On Monday in Frankfurt, Hessen Minister of Higher Education, Research and the Arts, Boris Rhein said: “The GOETHE supercomputer is crucial in order to realize research projects in the natural sciences, medicine, life sciences and economics. … With the approved funding, Goethe University will receive € 3.75m for half of the total costs of € 7.5m. This is an impressive achievement. The state of Hessen supported Goethe University’s application, because high performing computing capacities are essential for Hessen as science location.”
Professor Simone Fulda, Vice President for Research and Academic Infrastructure at Goethe University, states: “Goethe University began the realization of its own high-performance computer centre with significant financial effort many years ago, which was finally able to be built in the Industrial Park Hoechst. It was our good fortune to gain a specialist for supercomputers at Goethe University in the person of Volker Lindenstruth. He developed his own, extraordinarily efficient computer model that is setting standards in this area today and is in demand worldwide. The new Goethe supercomputer clearly continues this development line into the future.

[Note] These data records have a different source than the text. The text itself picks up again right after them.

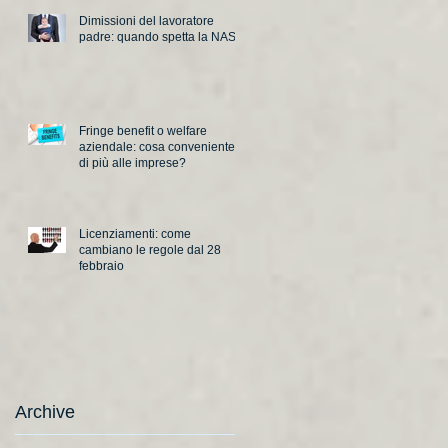
Dimissioni del lavoratore
padre: quando spetta la NASpI
Fringe benefit o welfare
aziendale: cosa conveniente
di più alle imprese?
Licenziamenti: come
cambiano le regole dal 28
febbraio
Archive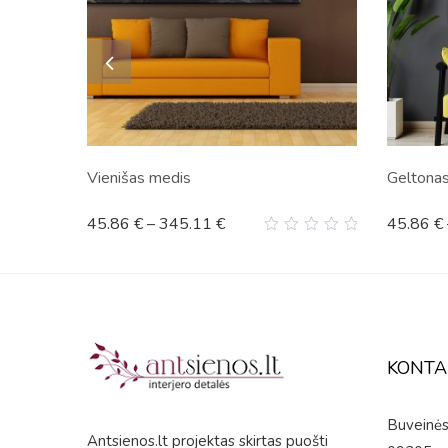
Vienišas medis
Geltona
45.86
€
–
345.11
€
45.86
€
0
out
of
5
KONTA
Buveinės 
Antsienos.lt projektas skirtas puošti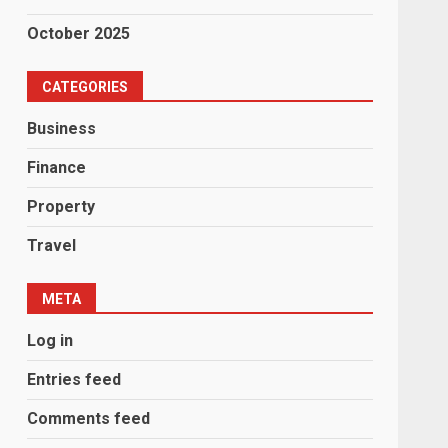
October 2025
CATEGORIES
Business
Finance
Property
Travel
META
Log in
Entries feed
Comments feed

We look forward to presenting the completed first construction phase of our new supercomputer to the public on 13th December on location at the Industrial Park Hoechst.”
Professor Volker Lindenstruth, architect of the “Goethe Supercomputer“ emphasises: “The new Goethe supercomputer represents the fulfilment of a vision. High-performance computing is normally extremely expensive and energy-intensive. Thanks to our particularly efficient construction principle, we were able to decrease energy and operation costs to a minimum. This is particularly good news for increasingly IT-intensive science: we can provide maximum computing performance at costs that only would have been unthinkable just a few years ago.”